◆ **SOURCE RECORDS**
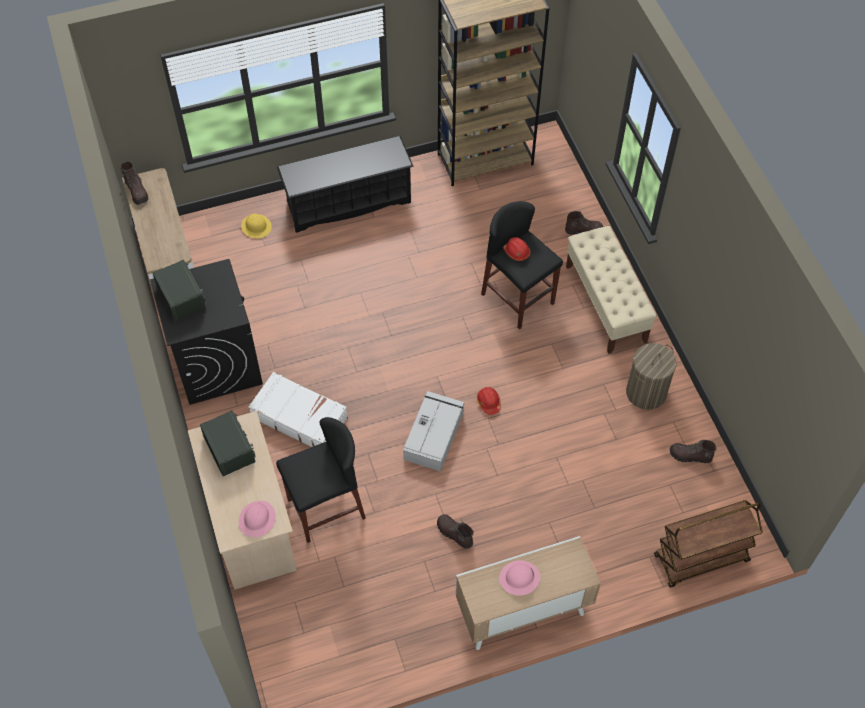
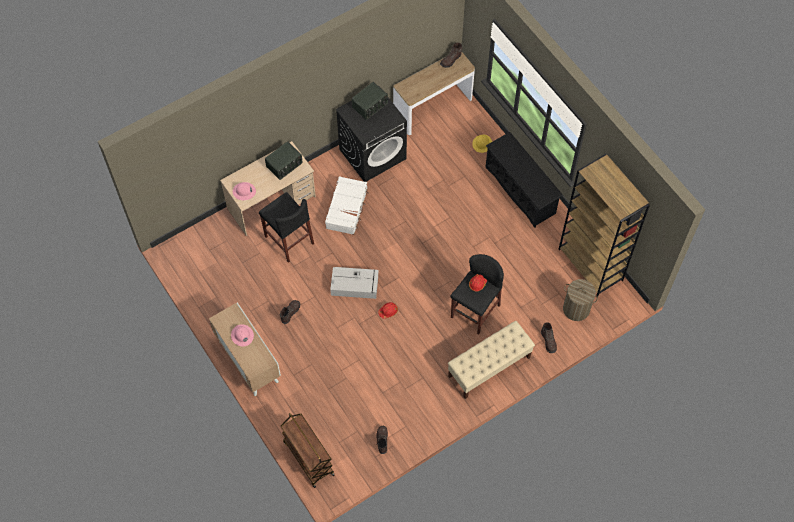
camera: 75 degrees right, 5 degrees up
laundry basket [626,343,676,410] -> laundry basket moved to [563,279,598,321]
---
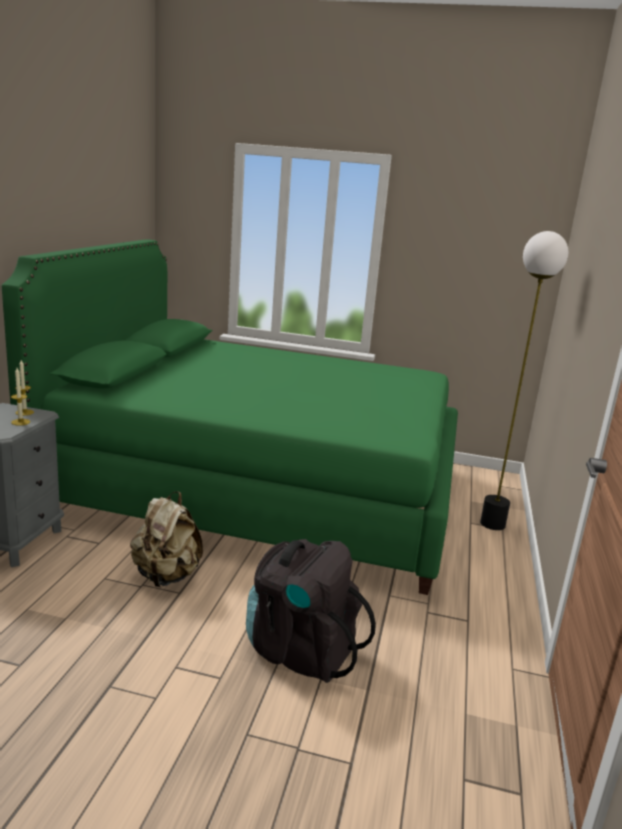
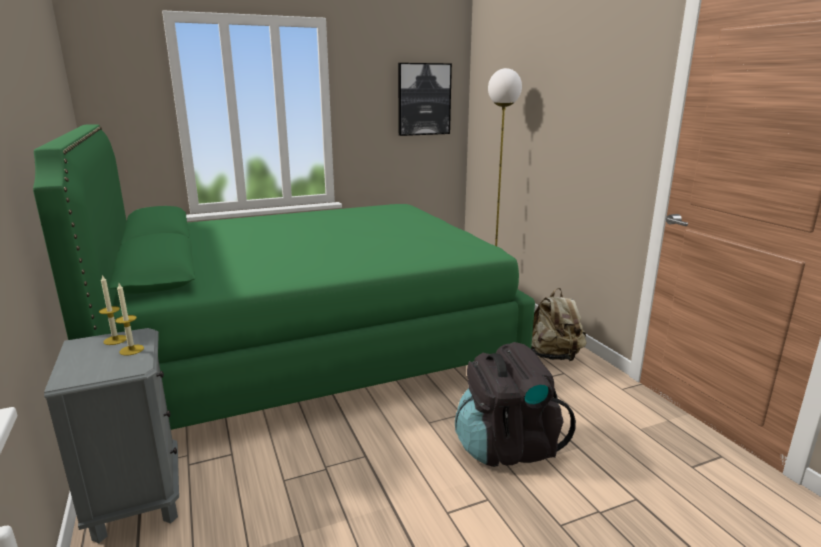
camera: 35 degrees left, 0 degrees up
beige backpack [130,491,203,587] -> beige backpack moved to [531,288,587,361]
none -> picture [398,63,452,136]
* * *
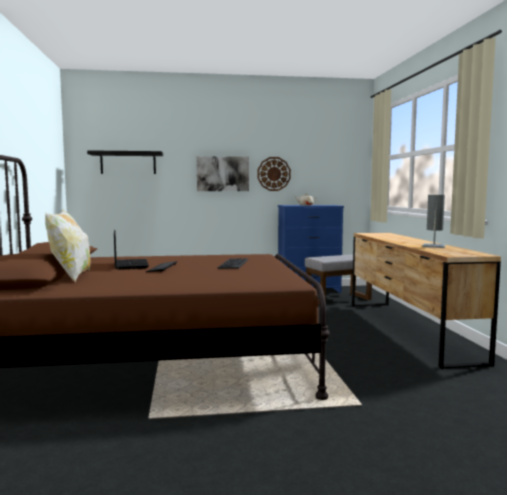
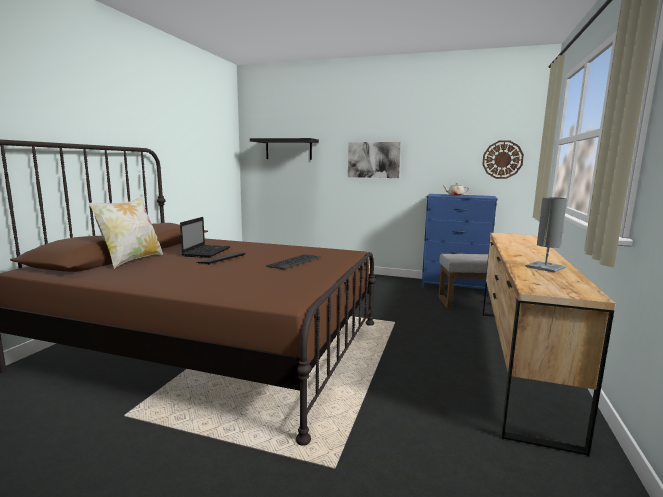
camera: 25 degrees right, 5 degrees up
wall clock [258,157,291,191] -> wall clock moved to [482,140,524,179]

◆ **WHAT IS BEING ASKED**
Please, from the material above, copy only the lines from the line with "camera: 25 degrees right, 5 degrees up" up to and including the line with "wall clock [258,157,291,191]", exactly as written.

◆ **OUTPUT FOR THIS TASK**
camera: 25 degrees right, 5 degrees up
wall clock [258,157,291,191] -> wall clock moved to [482,140,524,179]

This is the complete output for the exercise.